- **DESCRIPTION OF THE TASK**:
Please reproduce the lines word for word, starting at the very first line and ending at the line that contains "n’a pas une c", with both of those lines included.

- **TASK MATERIAL**:
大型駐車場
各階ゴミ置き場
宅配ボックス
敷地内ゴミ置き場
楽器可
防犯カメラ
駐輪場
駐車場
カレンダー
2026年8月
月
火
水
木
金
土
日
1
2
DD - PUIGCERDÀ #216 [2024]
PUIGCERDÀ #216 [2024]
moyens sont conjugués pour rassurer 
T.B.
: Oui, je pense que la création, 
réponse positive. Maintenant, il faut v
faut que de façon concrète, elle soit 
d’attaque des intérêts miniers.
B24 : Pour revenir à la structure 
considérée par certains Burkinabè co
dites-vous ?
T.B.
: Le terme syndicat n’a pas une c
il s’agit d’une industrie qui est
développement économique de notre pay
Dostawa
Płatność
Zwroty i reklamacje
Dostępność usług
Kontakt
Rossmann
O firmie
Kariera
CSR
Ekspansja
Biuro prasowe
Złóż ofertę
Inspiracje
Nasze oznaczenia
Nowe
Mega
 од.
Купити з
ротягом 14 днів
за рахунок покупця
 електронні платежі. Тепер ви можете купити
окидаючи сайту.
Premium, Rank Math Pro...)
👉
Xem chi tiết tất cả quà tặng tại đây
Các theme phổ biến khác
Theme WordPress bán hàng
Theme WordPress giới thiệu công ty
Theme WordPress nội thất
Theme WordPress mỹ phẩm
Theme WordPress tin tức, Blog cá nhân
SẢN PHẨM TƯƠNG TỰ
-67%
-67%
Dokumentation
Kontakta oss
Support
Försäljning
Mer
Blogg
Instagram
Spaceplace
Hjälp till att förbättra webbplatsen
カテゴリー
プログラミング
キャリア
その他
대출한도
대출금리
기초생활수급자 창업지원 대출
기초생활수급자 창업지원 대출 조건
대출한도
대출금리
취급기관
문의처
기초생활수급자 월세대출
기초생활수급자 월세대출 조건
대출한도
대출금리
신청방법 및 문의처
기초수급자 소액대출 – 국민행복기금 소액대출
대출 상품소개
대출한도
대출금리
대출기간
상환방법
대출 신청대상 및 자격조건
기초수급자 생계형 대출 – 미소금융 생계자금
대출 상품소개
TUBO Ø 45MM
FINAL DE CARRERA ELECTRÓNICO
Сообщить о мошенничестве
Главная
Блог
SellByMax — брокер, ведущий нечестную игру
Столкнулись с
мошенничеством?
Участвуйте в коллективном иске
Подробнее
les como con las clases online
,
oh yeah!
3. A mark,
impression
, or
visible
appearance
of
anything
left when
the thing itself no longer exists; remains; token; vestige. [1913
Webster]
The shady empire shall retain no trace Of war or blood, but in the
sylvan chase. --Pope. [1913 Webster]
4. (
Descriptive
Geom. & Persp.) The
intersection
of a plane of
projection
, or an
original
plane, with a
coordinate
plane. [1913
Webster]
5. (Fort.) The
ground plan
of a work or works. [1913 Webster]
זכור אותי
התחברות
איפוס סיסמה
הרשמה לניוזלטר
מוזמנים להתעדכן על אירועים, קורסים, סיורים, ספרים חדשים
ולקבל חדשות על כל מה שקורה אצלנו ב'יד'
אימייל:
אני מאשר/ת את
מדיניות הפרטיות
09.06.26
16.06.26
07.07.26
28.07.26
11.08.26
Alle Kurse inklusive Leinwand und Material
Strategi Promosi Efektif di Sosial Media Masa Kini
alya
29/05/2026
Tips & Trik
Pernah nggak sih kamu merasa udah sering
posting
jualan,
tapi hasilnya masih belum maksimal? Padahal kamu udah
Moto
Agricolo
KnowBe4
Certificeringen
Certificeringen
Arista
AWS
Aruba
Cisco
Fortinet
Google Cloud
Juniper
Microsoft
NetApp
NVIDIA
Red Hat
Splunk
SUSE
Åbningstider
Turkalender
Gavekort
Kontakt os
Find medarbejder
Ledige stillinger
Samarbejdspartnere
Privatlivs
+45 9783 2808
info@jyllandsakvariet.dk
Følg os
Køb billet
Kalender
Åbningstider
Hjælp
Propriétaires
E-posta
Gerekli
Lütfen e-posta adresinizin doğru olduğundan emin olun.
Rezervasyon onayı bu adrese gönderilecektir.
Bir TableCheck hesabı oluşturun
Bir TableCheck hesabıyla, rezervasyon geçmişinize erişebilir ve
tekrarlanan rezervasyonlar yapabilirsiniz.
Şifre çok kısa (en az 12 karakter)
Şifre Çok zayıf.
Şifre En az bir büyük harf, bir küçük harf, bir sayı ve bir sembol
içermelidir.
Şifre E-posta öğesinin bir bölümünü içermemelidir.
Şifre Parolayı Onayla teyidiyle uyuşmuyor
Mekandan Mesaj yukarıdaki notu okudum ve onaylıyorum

- **WRITTEN ANSWER**:
大型駐車場
各階ゴミ置き場
宅配ボックス
敷地内ゴミ置き場
楽器可
防犯カメラ
駐輪場
駐車場
カレンダー
2026年8月
月
火
水
木
金
土
日
1
2
DD - PUIGCERDÀ #216 [2024]
PUIGCERDÀ #216 [2024]
moyens sont conjugués pour rassurer 
T.B.
: Oui, je pense que la création, 
réponse positive. Maintenant, il faut v
faut que de façon concrète, elle soit 
d’attaque des intérêts miniers.
B24 : Pour revenir à la structure 
considérée par certains Burkinabè co
dites-vous ?
T.B.
: Le terme syndicat n’a pas une c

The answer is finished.